In this simulation, the relative volatility of employment and the absolute volatility of output are compared against each other. It is observed that wages are less volatile than output, labor productivity is highly countercyclical relative to employment, and the covariance of labor productivity and output is close to zero. When labor market frictions with Nash bargaining are introduced, there is an increase in procyclicality of labor productivity. This is consistent with the evidence and occurs because labor market frictions create less of an incentive for the firm to adjust employment and more of an incentive to adjust effort in response to shocks. That generates increased procyclicality of labor productivity. In this model, counterfactually, the relative volatility of wages is higher and the volatility of employment is lower. This corresponds to the pre-1984 period. When wage rigidity is assumed, output becomes more volatile in response to supply shocks because wages do not respond to supply shocks and all the adjustment is absorbed by employment and effort.

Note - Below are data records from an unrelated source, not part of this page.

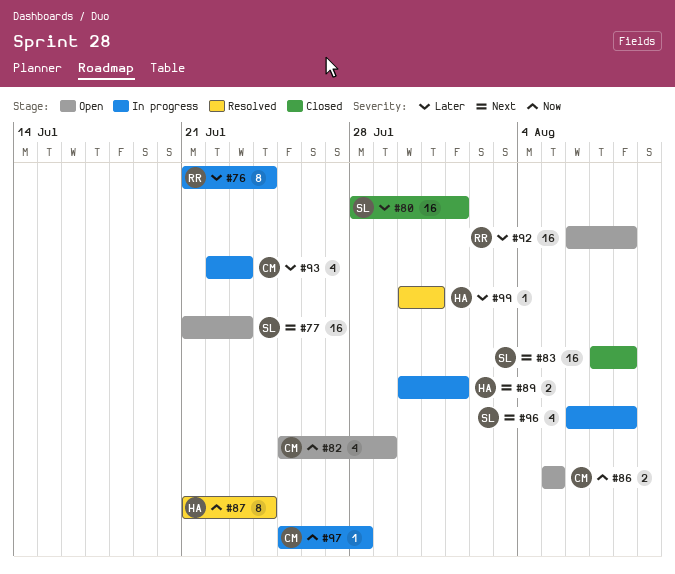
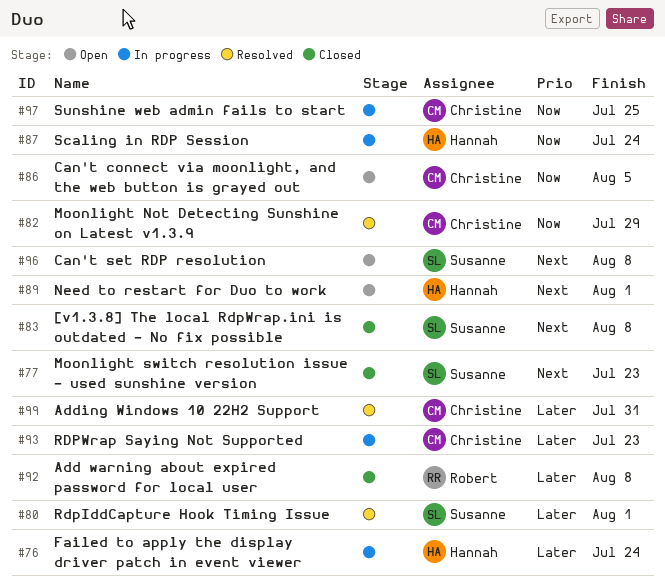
#76, owner: Robert -> Hannah
#77, status: Open -> Closed
#80, status: Closed -> Resolved
#82, status: Open -> Resolved
#87, status: Resolved -> In progress
#89, status: In progress -> Open
#92, status: Open -> Closed
#96, status: In progress -> Open
#97, due: Jul 28 -> Jul 25
#99, owner: Hannah -> Christine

Question and Answer Session

Q. In regard to the costs of firms to hire and fire, cannot effort be used in the same way as hours are used in many other models?

Jordi GALI
In order to model hours-per-worker, if all the facts are looked at using labor productivity measured in terms of hours, they survive. The explanation cannot exclusively be the result of variations on that margin.

Q. It is probably true that friction in terms of hiring costs has declined, but it is also true that two things have happened over this period. One is that the labor market participation rate has gone up and a shift from manufacturing to services has occurred. If unemployment was introduced in the model, how would that evidence show up against the empirical evidence on unemployment volatility?

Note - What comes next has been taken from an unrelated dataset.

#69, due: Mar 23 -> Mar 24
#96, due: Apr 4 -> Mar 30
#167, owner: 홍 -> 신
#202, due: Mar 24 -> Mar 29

When the hiring costs were displayed, a productivity shock was entered into it. This is a somewhat unusual thing to do. Does this play any role in the study?

Jordi GALI
It is desirable to introduce very low participation into the model. The model has been rigged so that given wages, the household would want all of its members to be working. It is not clear how variable participation would affect the analysis, though it would complicate it.

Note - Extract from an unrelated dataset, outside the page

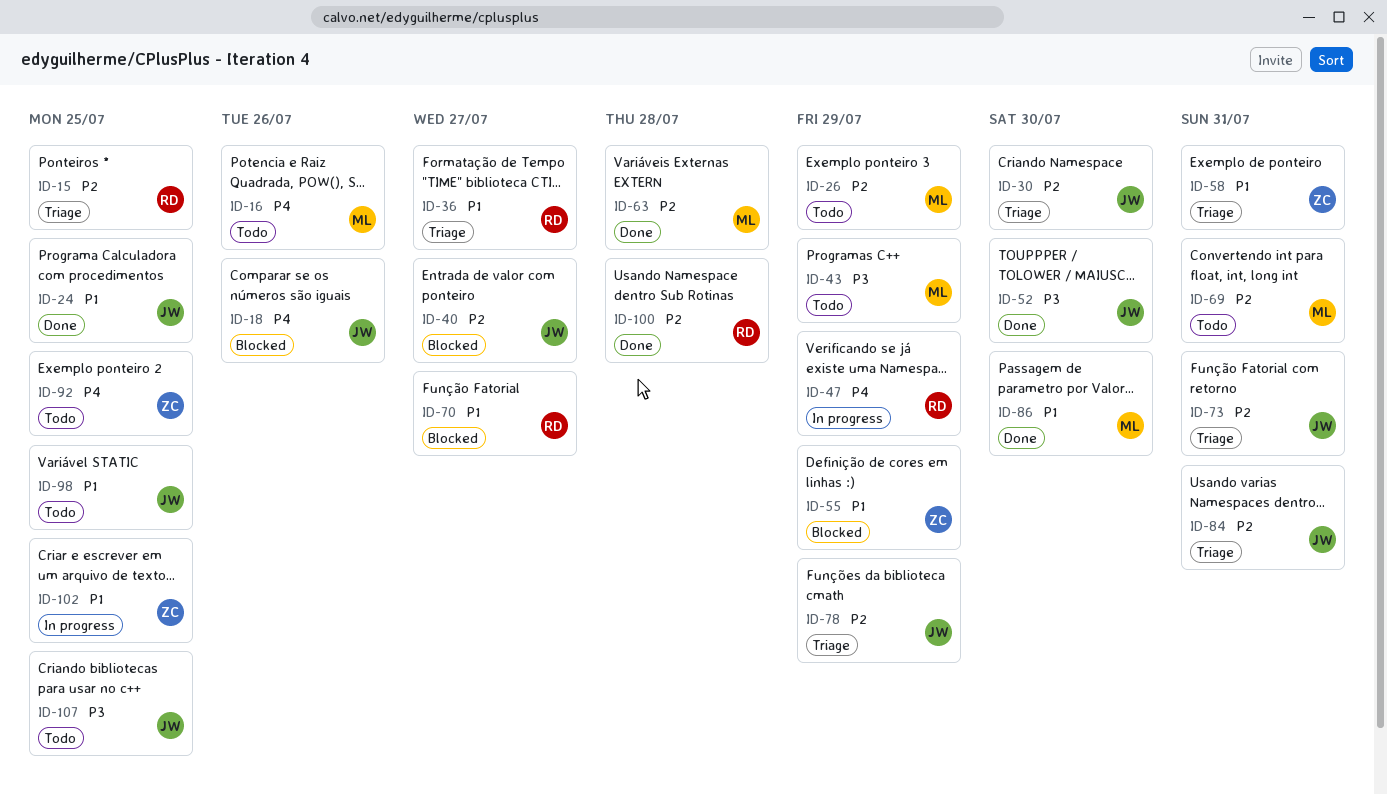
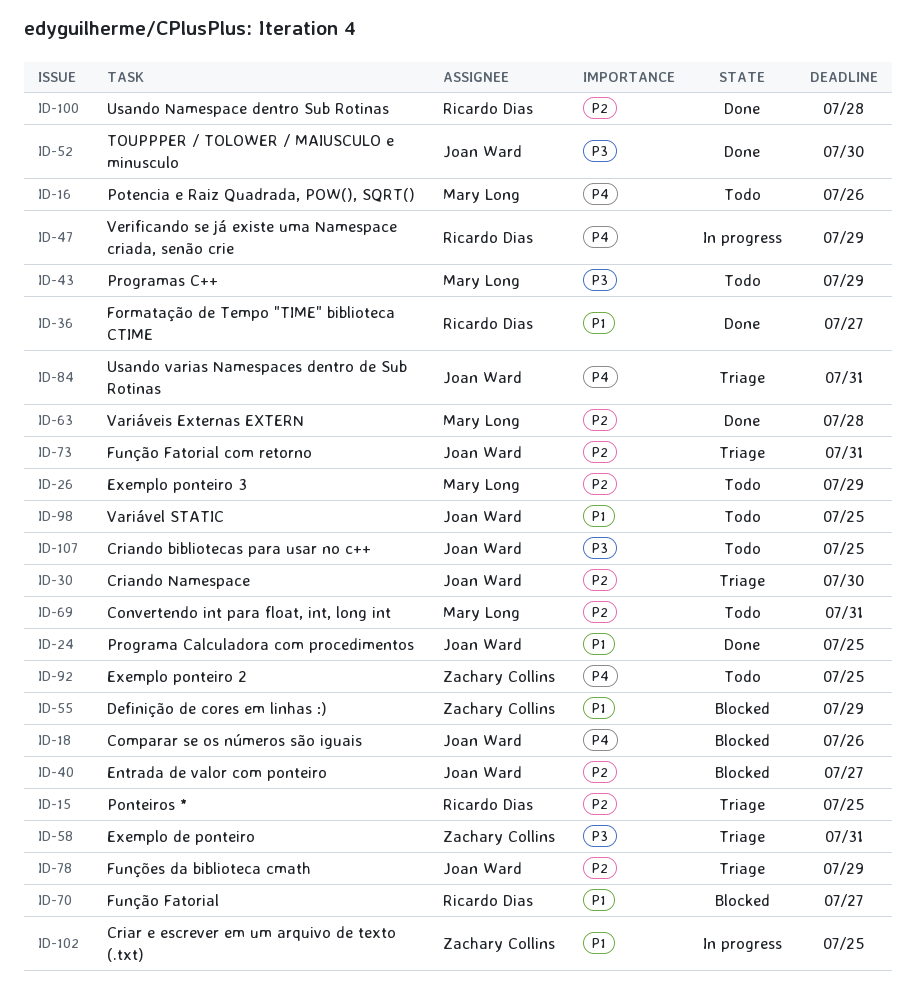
ID-36, status: Triage -> Done
ID-58, priority: P1 -> P3
ID-84, priority: P2 -> P4
ID-86: present -> none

The model makes predictions based on many variables, but the goal of the model is not to explain everything; it is a toy model that tries to make a theoretical point.

The productivity shock was entered for the sake of convenience. Introducing technology to the hiring cost function leads to homogeneity in the equilibrium condition that makes the equilibrium employment under flexible wages constant.

Q. How would these explanations stand up against other data? Is it true that there is evidence of a fall in labor market rigidities?

Have you tried to investigate if it is possible to explain these facts by changing the relative importance of various shocks?

Jordi GALI
Many of these observations hold for some, but not all countries. Labor productivity is procyclical in the euro area. This means that there is more labor hoarding.

A change in the composition of shocks could account for some of the changes. One implication of the model is that for a given degree of volatility of shocks, wages become more flexible when firms find it easier to hire and fire workers.

Q. Concerning the flexibility or friction of labor markets, a rapid increase in temporary workers was shown, similar to the phenomenon in Japan, where 30% of workers are currently temporary. Your focus on the frictionless labor market can help Japan in this regard.

Q. Please explain once again how to measure friction and effort.

Jordi GALI
Frictions in effort were not observed. Hiring costs were set to an arbitrary amount.

Q. Shouldn't friction be changed by changing the parameter of bargaining power in the Nash bargain?

Jordi GALI
In this model, a change in the bargaining power of firms relative to workers would not affect the dynamics between labor frictions and bargaining power. It would affect the level of unemployment, but not the dynamics.